Whisper large-v3-turbo with CUDA acceleration + Silero VAD. Global F8 hotkey, minimalist floating pill, hybrid paste (clipboard + SendInput) that works even in stubborn apps. Zero network — audio never leaves your machine.
Audio transcription needed to be cheaper than a cURL call.
Otter, Rev, Google Speech, any cloud API — they all demand network, account, and upload latency. Whisper.cpp is local but runs on slow CPU. We wanted: press F8, speak, release — and in ~200 ms the text appears in whatever app has focus. No cloud, no login, no upload. Your local GPU does the heavy lifting.
What this product actually does.
Global F8 hotkey
Press it from anywhere — Discord, Slack, IDE, browser. Push-to-talk (hold) or toggle (on/off), your call.
Real-time partials
Sliding window of 1.5s with 200 ms overlap. You see the text being transcribed as you speak, not just at the end — live feedback without stutter.
Automatic Silero VAD
In toggle mode, Silero VAD v5 detects natural end-of-speech and closes the session by itself. RMS-VAD fallback if Silero ever fails.
Hybrid paste
Clipboard primary + native SendInput fallback.

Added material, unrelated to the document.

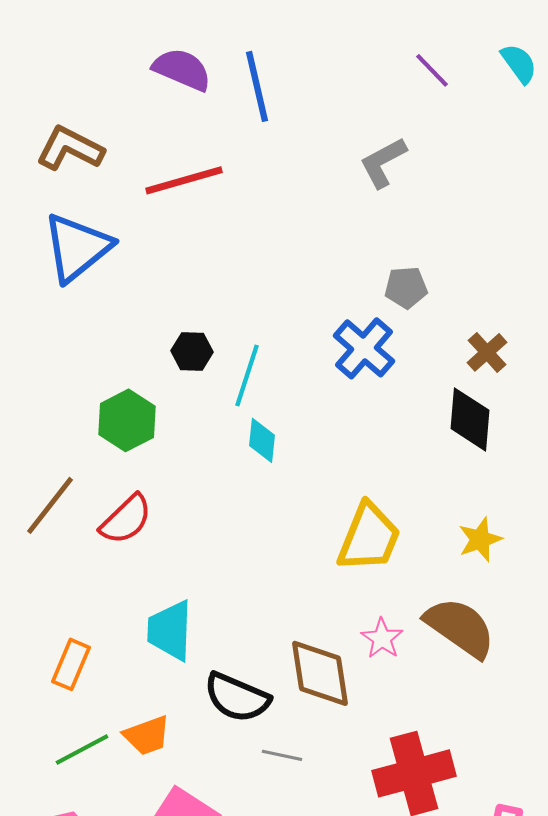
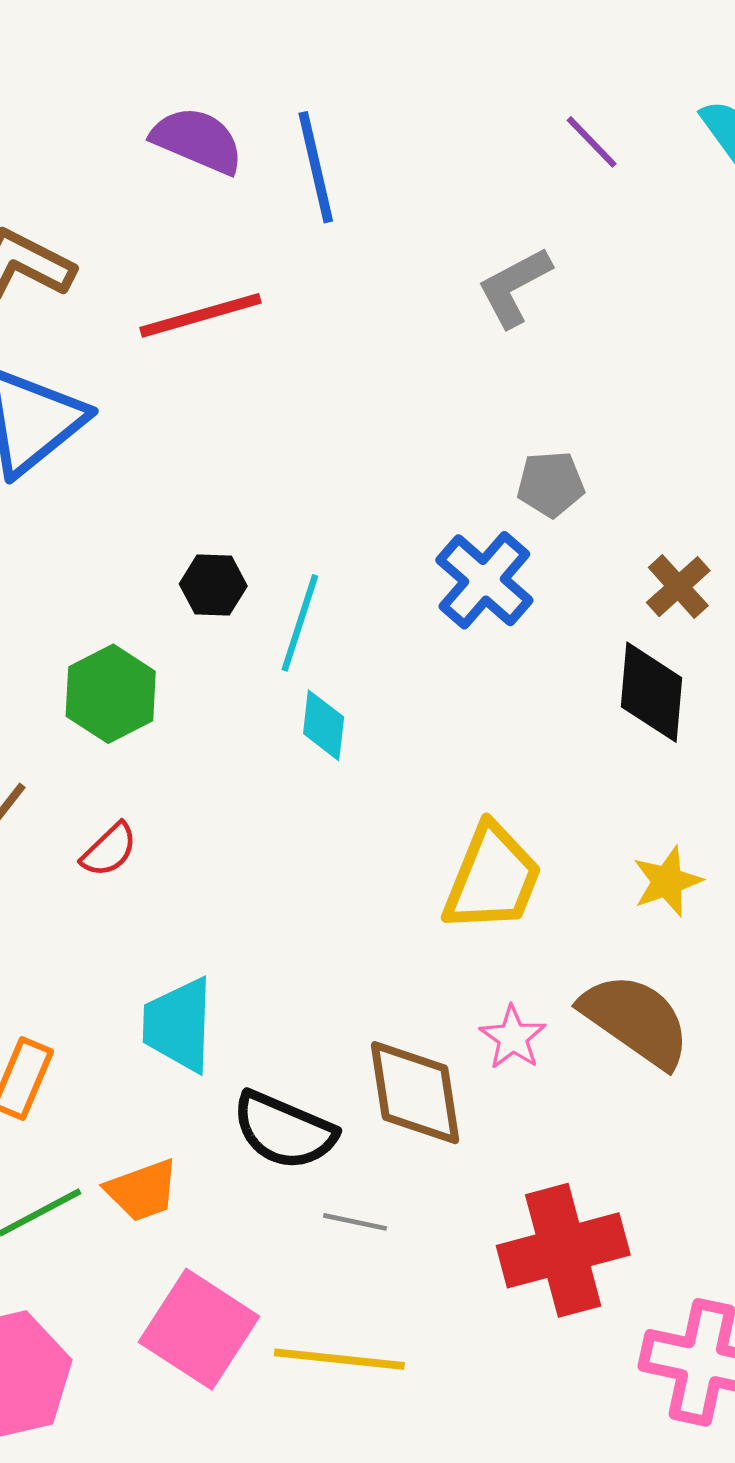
red semicircle: (126, 519) -> (109, 850), size x0.7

Works even in apps that refuse Ctrl+V — some terminals, some IMEs, some RDP clients.
Floating pill
420×72 px of UI. Animated VU meter, glass blur, lives in a screen corner. Doesn’t steal focus, doesn’t block clicks below.
Hot-reload settings
Swap model, device (CPU/GPU) or mode (PTT vs toggle) without restarting. Persisted in a versioned `data/config.json`.
Why these technical choices.
Local GPU, state-of-the-art model
faster-whisper runs Whisper on top of CTranslate2 with native FP16 on the NVIDIA GPU. Sub-unit real-time factor on large-v3-turbo — faster than speaking.
Speech detection in ~2 MB
Lightweight deep learning model with 95%+ accuracy in PT-BR and EN. Decides when you stopped talking to close the session automatically.
Native Windows shell
Global hotkey via Win32. Clipboard via arboard. SendInput via enigo. Captures the focused window HWND before paste — guarantees the right characters land in the right app.
Async pipeline on localhost
Python asyncio backend serving websockets at 127.0.0.1:7979. Tauri frontend speaks a versioned, documented protocol. Zero outbound network, full stop.
The spec sheet.
- Latency (release)
- ~200–800 ms
- Default model
- large-v3-turbo · ~1.5 GB
- Audio format
- PCM float32 · 16 kHz · mono
- Platforms
- Windows 11 · NVIDIA CUDA 12+
- License
- MIT
- Current version
- v0.0.1 · pre-release
- Test suite
- 183 verdes · 31 Rust · 48 Vitest · 104 pytest
Where we are · where we’re going.
- [×] GPU STT (faster-whisper) done
- [×] Global F8 hotkey done
- [×] PTT + toggle modes done
- [×] Silero VAD + RMS fallback done
- [×] Hybrid paste done
- [×] Floating pill done
- [×] Settings UI with hot-reload done
- [×] Single-instance + autostart done
- [ ] User-customizable hotkey planned
- [ ] PT-BR polish (punctuation + capitalization) planned